Exercise:
In the discussion below about Breeze and Angular tests, copy word for word the stretch from "But you have" through "your it spec.".
(Extract to read)
This is a pretty vanilla test but Breeze keeps getting in the middle:
describe('myController', function () {
beforeEach(inject(function ($injector) {
module('app');
$httpBackend = $injector.get('$httpBackend');
authRequestHandler = $httpBackend.whenGET().respond(200,
{"someStrings": ["foo", "bar"]})
//more uninteresting code...
createController = function () {
return $controller('myController', { '$scope': $rootScope });
};
}));
it('should fetch authentication token', function () {
$httpBackend.expectGET('/auth.py');
var controller = createController();
$httpBackend.flush();
});
The problem is that Breeze keeps being initialized. At execution, I receive the following message:
Error: cannot execute _executeQueryCore until metadataStore is populated.
//or,with different get: ... $httpBackend.when('GET', '/auth.py')
// .respond({ userId: 'userX' });
Error: Unexpected request: GET breeze/Breeze/Metadata No more request expected
How do I prevent or mock or stub Breeze so doesn't interfere with my tests... For instance, these tests are aimed to authentication, not data.
Breeze is not "getting in the middle" on its own. Breeze would not get involved in your $http authorization call. I'll eat my hat if you can show me that it does. You haven't shown that it does here.
But you have surfaced a very interesting point about application bootstrap design and the consequences of that design for testing.
Evidently, either your app module's start method or your controller's creation logic executes a Breeze query (perhaps both of them do). I deduce this from two facts:
The exception comes from executeQueryCore which only happens when you explicitly execute a Breeze query
You don't touch the controller in your test, neither in the beforeEach nor in the it which means these calls (and your auth call too) are made by some kind of automatic startup logic that executes before your it spec.
In your test you have taken the trouble to mock the auth call (which is in your startup logic somewhere) but not the Breeze calls.
I don't know what you actually want to test. Why would you test that the controller fetches an auth token? Is that really the controller's concern?
Perhaps you present this test merely to illustrate the problems you're having testing a controller without getting the real server involved?
Let me step back and make a more important and more general point. We must be wary of automatic startup logic whether it hides in an app module start or a controller's constructor. Be wary in particular of startup logic that involves calls to the server.
I tend to disable automated startup logic in most of my tests. I often substitute test doubles for the troublesome dependent services during my test module setup ... before calling ngMock's inject function. I make sure that the app.start method's callback ONLY uses dependent services that are easy to fake.
I you want to forge ahead using the actual dependencies by mocking the HTTP responses with $httpBackend, then you'll have to prepare $httpBackend for every request it receives from the startup code ... including the requests YOU are making with Breeze.
I'll end by reiterating that Breeze only does what you tell it to do. It is completely unaware of your direct-to-$http calls.
The Angularjs tutorial shows something using the $http service and then testing that using the $httpBackend mock. What it doesn't explain is why you mock $httpBackend and not just mock the $http service itself? Can anyone shed light of this?
You don't mock $httpBackend. You use it to mock the actual HTTP requests that $http makes. I suppose you probably could just mock $http itself, but $httpBacked provides a lot of functionality for asserting certain requests are made (The expect methods) and for just dummying in a response (The when methods). In short, $httpBacked makes testing code that uses $http much much easier.
(End Extract to read)
(Given records)
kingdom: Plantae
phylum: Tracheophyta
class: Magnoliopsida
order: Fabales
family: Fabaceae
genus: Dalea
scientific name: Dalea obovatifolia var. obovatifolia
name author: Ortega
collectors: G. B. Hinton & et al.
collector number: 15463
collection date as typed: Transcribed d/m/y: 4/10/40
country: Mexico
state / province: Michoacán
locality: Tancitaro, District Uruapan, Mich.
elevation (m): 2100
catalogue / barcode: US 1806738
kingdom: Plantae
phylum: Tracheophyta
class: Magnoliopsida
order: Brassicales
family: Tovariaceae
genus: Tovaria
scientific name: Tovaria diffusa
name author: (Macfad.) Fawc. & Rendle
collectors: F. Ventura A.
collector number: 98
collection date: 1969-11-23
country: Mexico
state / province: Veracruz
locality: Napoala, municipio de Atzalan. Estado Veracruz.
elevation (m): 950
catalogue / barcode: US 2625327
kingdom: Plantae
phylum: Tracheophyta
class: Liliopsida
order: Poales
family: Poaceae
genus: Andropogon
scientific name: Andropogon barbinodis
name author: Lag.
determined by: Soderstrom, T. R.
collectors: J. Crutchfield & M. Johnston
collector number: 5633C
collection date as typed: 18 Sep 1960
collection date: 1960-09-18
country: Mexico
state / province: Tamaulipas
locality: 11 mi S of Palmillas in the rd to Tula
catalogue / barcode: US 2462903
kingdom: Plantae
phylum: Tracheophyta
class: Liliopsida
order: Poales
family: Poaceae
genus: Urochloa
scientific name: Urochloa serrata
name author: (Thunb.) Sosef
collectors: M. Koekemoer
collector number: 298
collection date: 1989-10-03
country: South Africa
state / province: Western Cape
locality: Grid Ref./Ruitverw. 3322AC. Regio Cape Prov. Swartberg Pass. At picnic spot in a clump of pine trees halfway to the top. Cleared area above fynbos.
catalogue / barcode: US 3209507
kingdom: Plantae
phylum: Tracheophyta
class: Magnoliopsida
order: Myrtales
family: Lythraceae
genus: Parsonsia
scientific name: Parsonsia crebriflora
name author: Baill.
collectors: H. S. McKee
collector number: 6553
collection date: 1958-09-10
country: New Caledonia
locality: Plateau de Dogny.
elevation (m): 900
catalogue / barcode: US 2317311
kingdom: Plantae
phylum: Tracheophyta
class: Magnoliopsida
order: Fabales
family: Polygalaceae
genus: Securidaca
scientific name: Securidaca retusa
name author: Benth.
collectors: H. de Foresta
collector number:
(End Given records)
Result for this task:
But you have surfaced a very interesting point about application bootstrap design and the consequences of that design for testing.
Evidently, either your app module's start method or your controller's creation logic executes a Breeze query (perhaps both of them do). I deduce this from two facts:
The exception comes from executeQueryCore which only happens when you explicitly execute a Breeze query
You don't touch the controller in your test, neither in the beforeEach nor in the it which means these calls (and your auth call too) are made by some kind of automatic startup logic that executes before your it spec.